[MDEV-13621] CONNECT engine table_type=JDBC UPDATE containing single or double quote chars produces wrong result Created: 2017-08-22  Updated: 2017-10-26  Resolved: 2017-08-27

Status: Closed
Project: MariaDB Server
Component/s: Storage Engine - Connect
Affects Version/s: 10.1.26
Fix Version/s: 10.0.33, 10.1.27, 10.2.9, 10.3.1

Type: Bug Priority: Major
Reporter: Robert Dyas Assignee: Olivier Bertrand
Resolution: Fixed Votes: 0
Labels: None
Environment:

Centos7


Issue Links:
Duplicate
duplicates MDEV-13926 CONNECT engine table_type=JDBC UPDATE... Open
duplicates MDEV-13927 CONNECT engine table_type=JDBC escapi... Closed

 Description   

In testing with the Microsoft JDBC environemnt,

INSERTing a value like the following DOES work: Bob's
INSERTing a value like the following DOES work: size is 24"

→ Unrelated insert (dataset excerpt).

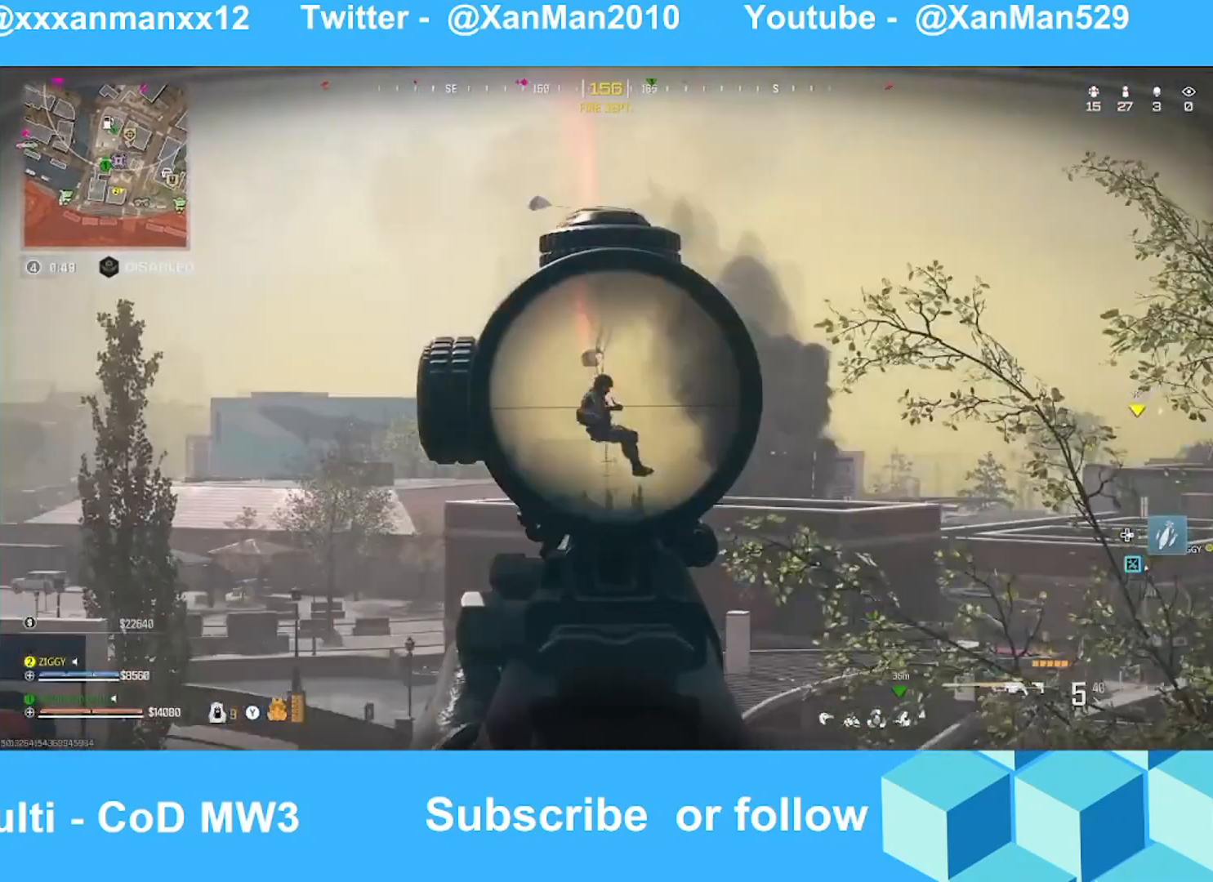
{"buttons": [], "left_stick": "up-left", "right_stick": "center", "events": [[67, "R2", "down"], [167, "Y", "down"], [167, "right_stick", "right"], [233, "L3", "up"], [233, "R2", "up"], [267, "Y", "up"], [267, "left_stick", "up-left"], [267, "right_stick", "down"], [367, "L2", "up"], [467, "right_stick", "center"]]}
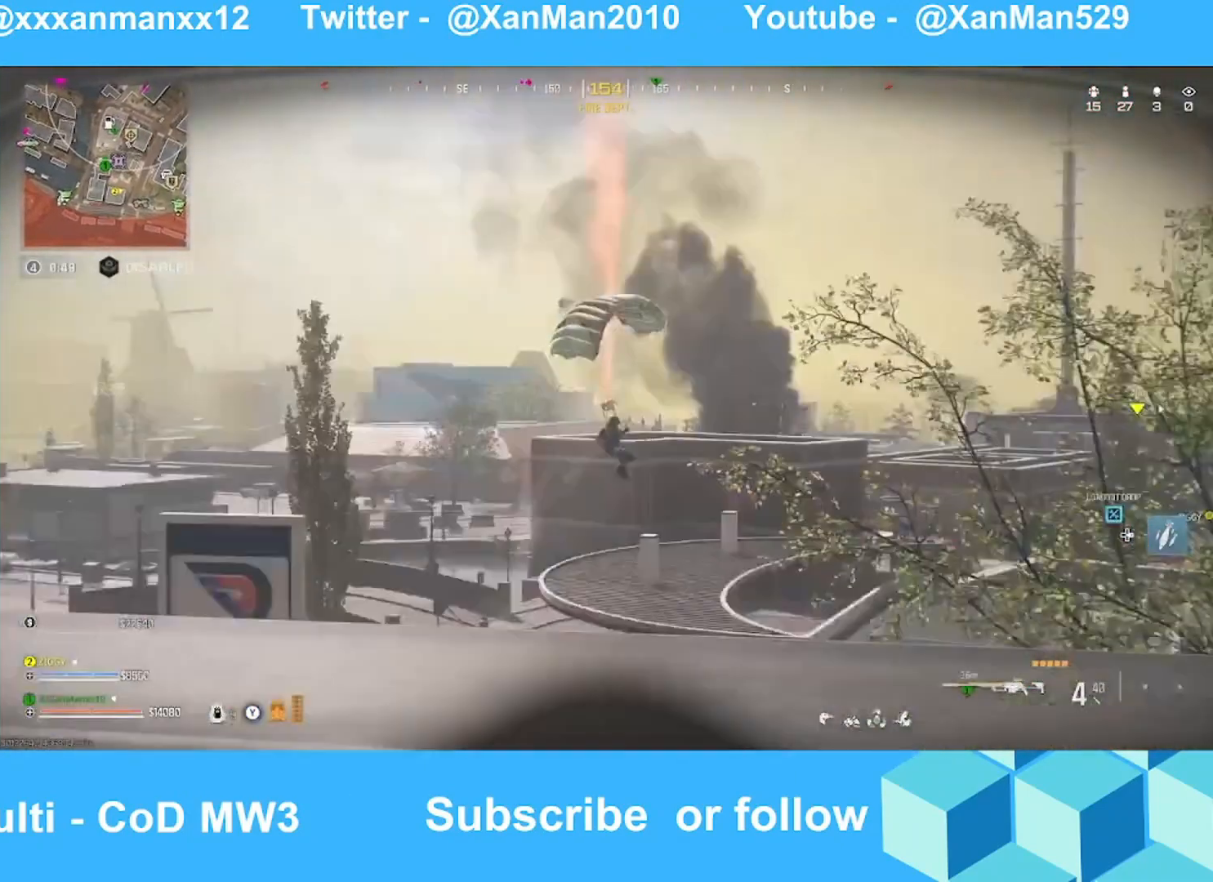
{"buttons": ["L2"], "left_stick": "up-left", "right_stick": "center", "events": [[67, "A", "down"], [167, "A", "up"], [333, "L2", "down"]]}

However, trying to UPDATE a column and specifying those values does NOT work...
for UPDATE with a string like Bob's you get an error, and for UPDATE with size is 24" you don't get an error but it is saved as \" and the next query returns that.

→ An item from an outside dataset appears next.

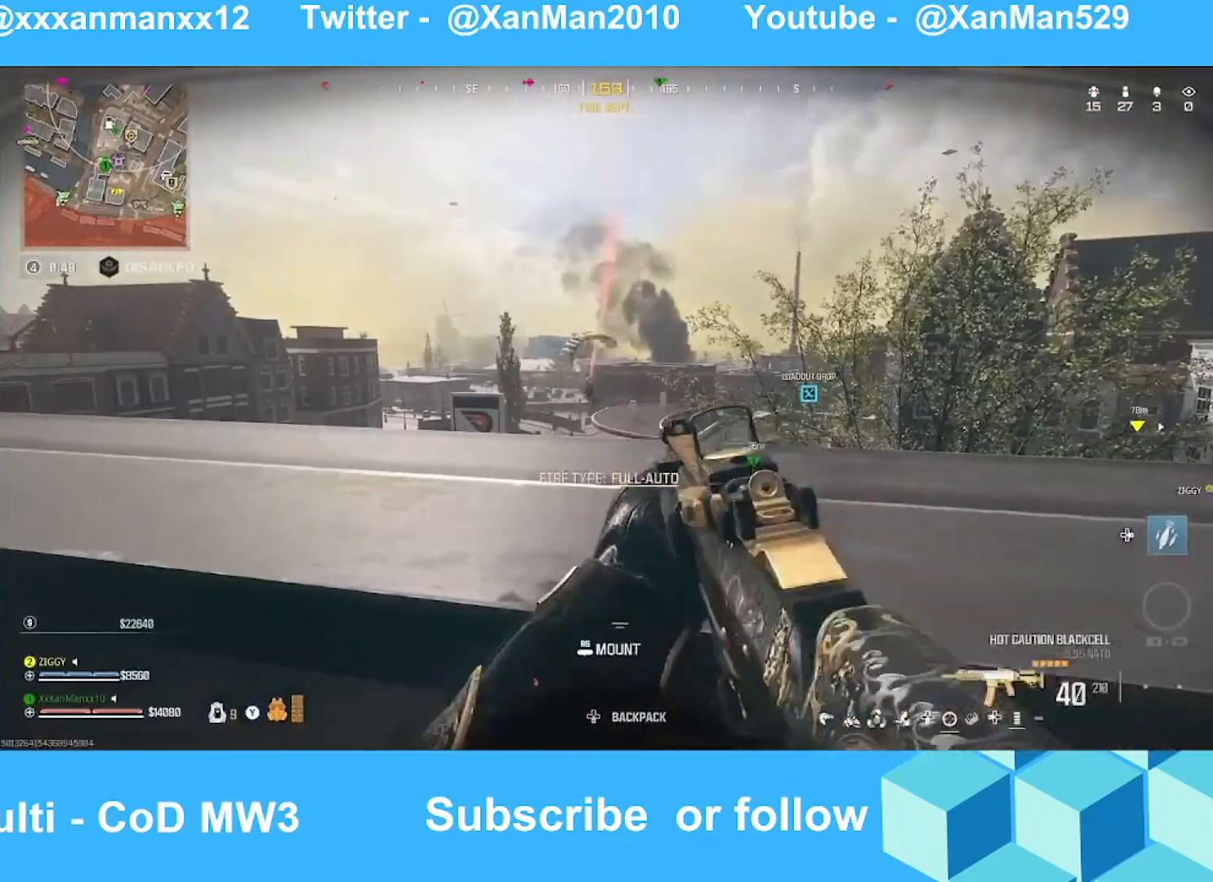
{"buttons": ["A"], "left_stick": "up-left", "right_stick": "center", "events": [[33, "B", "down"], [33, "L2", "up"], [67, "B", "up"], [67, "left_stick", "left"], [167, "left_stick", "up-left"], [167, "right_stick", "down-left"], [333, "right_stick", "center"], [367, "A", "down"], [433, "L2", "down"], [467, "L2", "up"]]}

The escaping is the same for INSERT and UPDATE, but it doesn't seem to work correctly for UPDATE.



 Comments   
Comment by Olivier Bertrand [ 2017-08-23 ]

Insert works differently: CONNECT make an INSERT statement (prepared when accepted by the driver) and fills the values before executing it.

For UPDATE and DELETE, the original query is retrieved from MariaDB and edited to change the table name. The issue is that the query retrieved using the thd_query_string funtion is not identical to the original one. For instance, when executing:

update mynumb set v = 'Fred\'s' where n = 1;
update mynumb set v = 'size is 28"' where n = 2;

The thd_query_string funtion returns:

update mynumb set v = 'Fred\\'s' where n = 1;
update mynumb set v = 'size is 28\"' where n = 2;

I think this is a MariaDB problem (bug?), not a CONNECT one.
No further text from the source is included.